A primary goal of this blog is to share with you the
techniques in detail that I have come up with to make Asian Cuisine work for
the home chef. I have a lot of
cookbooks, and to be honest a lot of them contain instructions which are simply
ridiculous. Stir-fry is a great example,
and possibly the one that gives home cooks the most trouble. I am not sure if it is arrogance or simple
ignorance, but as far as I can tell, many formally trained pro chefs don’t know how
to actually cook at home. This attitude
is exemplified on the food porn which has permeated TV over the past
decade. Every ingredient is available
(and pre-diced!) and dozens of pots and pans (all of them gleaming All-Clads)
the walls. You can make as big a mess as
possible because who doesn’t have a dishwasher?
Some kind of vagrant?
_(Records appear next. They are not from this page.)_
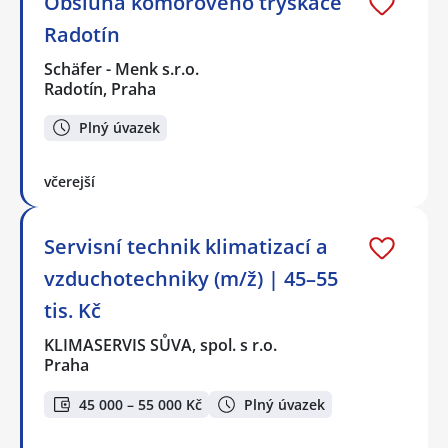
Obsluha komorového tryskače
Radotín
Schäfer - Menk s.r.o.
Radotín, Praha
Plný úvazek
včerejší
Servisní technik klimatizací a
vzduchotechniky (m/ž) | 45–55
tis. Kč
KLIMASERVIS SŮVA, spol. s r.o.
Praha
45 000 – 55 000 Kč
Plný úvazek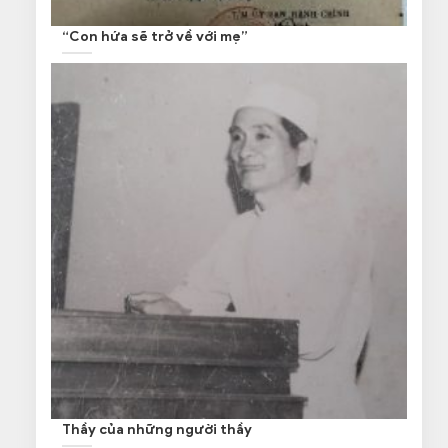
“Con hứa sẽ trở về với mẹ”
Thầy của những người thầy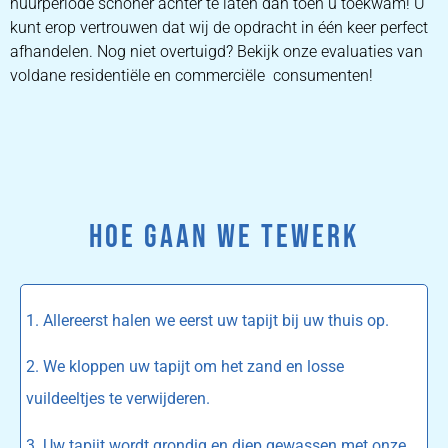
huurperiode schoner achter te laten dan toen u toekwam! U
kunt erop vertrouwen dat wij de opdracht in één keer perfect
afhandelen. Nog niet overtuigd? Bekijk onze evaluaties van
voldane residentiële en commerciële consumenten!
HOE GAAN WE TEWERK
1. Allereerst halen we eerst uw tapijt bij uw thuis op.
2. We kloppen uw tapijt om het zand en losse
vuildeeltjes te verwijderen.
3. Uw tapijt wordt grondig en diep gewassen met onze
The stove
is ten times hotter than what a normal person has – and of course it is always,
always gas. In fact, it is almost as if
having an electric stove is like some kind of stigma, as if the home chef shows
by having an electric stove that they aren’t serious enough about their little
hobby, and should stick with frozen pizza and top ramen. I am happy to tell you that when it comes to
asian cuisine, an electric stove is in my opinion equivalent but different than
gas. Read the stir fry section to find
out why.
Likewise, the home chef gets lumped into one of two
categories: the one who wants to spend two days obsessing over crazy minutiae
like removing the green parts from garlic or browning a whole chicken on the
stove before roasting it (I guarantee it browns just fine with only the heat of
the oven) or the frazzled working mom who has only 30 minutes a day to prepare
a healthy meal. I am happy to spend
three days straight cooking (or three weeks if I can find the time), but I
refuse to waste my energy on pointless steps usually dreamed up by long dead
French chefs whom I believe suffered from some type of dementia due to the lead
content of their wine bottles. The time
saved by pruning out pointless and over-challenging cooking steps can be
applied to more important tasks such as (for example) the following:
- Lavishing attention on a lovely woman
- Planning the next days meal – for me this often entails taking a pack of meat or seafood out of the fridge and brining or marinating it.
- Making stock from leftover bones
- Preparing home made sauces that you can use for weeks to come
- Adding dessert to the menu
- Making a bread starter
- Brewing beer
- Making cheese
- Jarring tomatoes
- Starting seeds for your vegetable garden
- Preparing and then drinking intricate cocktails
This is just a first list of all the things you can do with
the time you save by focusing on what really matters in your cooking. The result will be a much more complex
cuisine overall, although many of the dishes will be simple (if not always easy
to prepare). I simply do not understand
the logic behind spending two days or more preparing a complex dish with a half
dozen cooking steps (ahem cassoulet) that uses canned broth and tomatoes. Spend your time making fresh broth, jarring
tomatoes, and then just eat the confit on its own. It isn’t that I dislike French Food
particularly, it is just that I don’t have time for it. Likewise, I am not interested in Cantonese
banquet cooking where the chef spends hour carving flowers out of radishes or
layering steamed vegetables to look like a dragon.
I try to carry this attitude forward into the rest of my life. A primary goal for the coming year is to strip unnecessary complexity and look for ways to treat myself to more and more time to grow and explore. This is an example of how the same lessons that help us in the kitchen are also valuable in the rest of our life. This is the primary message I hope to convey. Think for example of the countless hours spent decorating a house with lights one week and removing them the next. To my mind there are so many more ways to spend this time wisely, some of them listed above (especially #1). Focus on what matters to you, not what someone else tells you is important.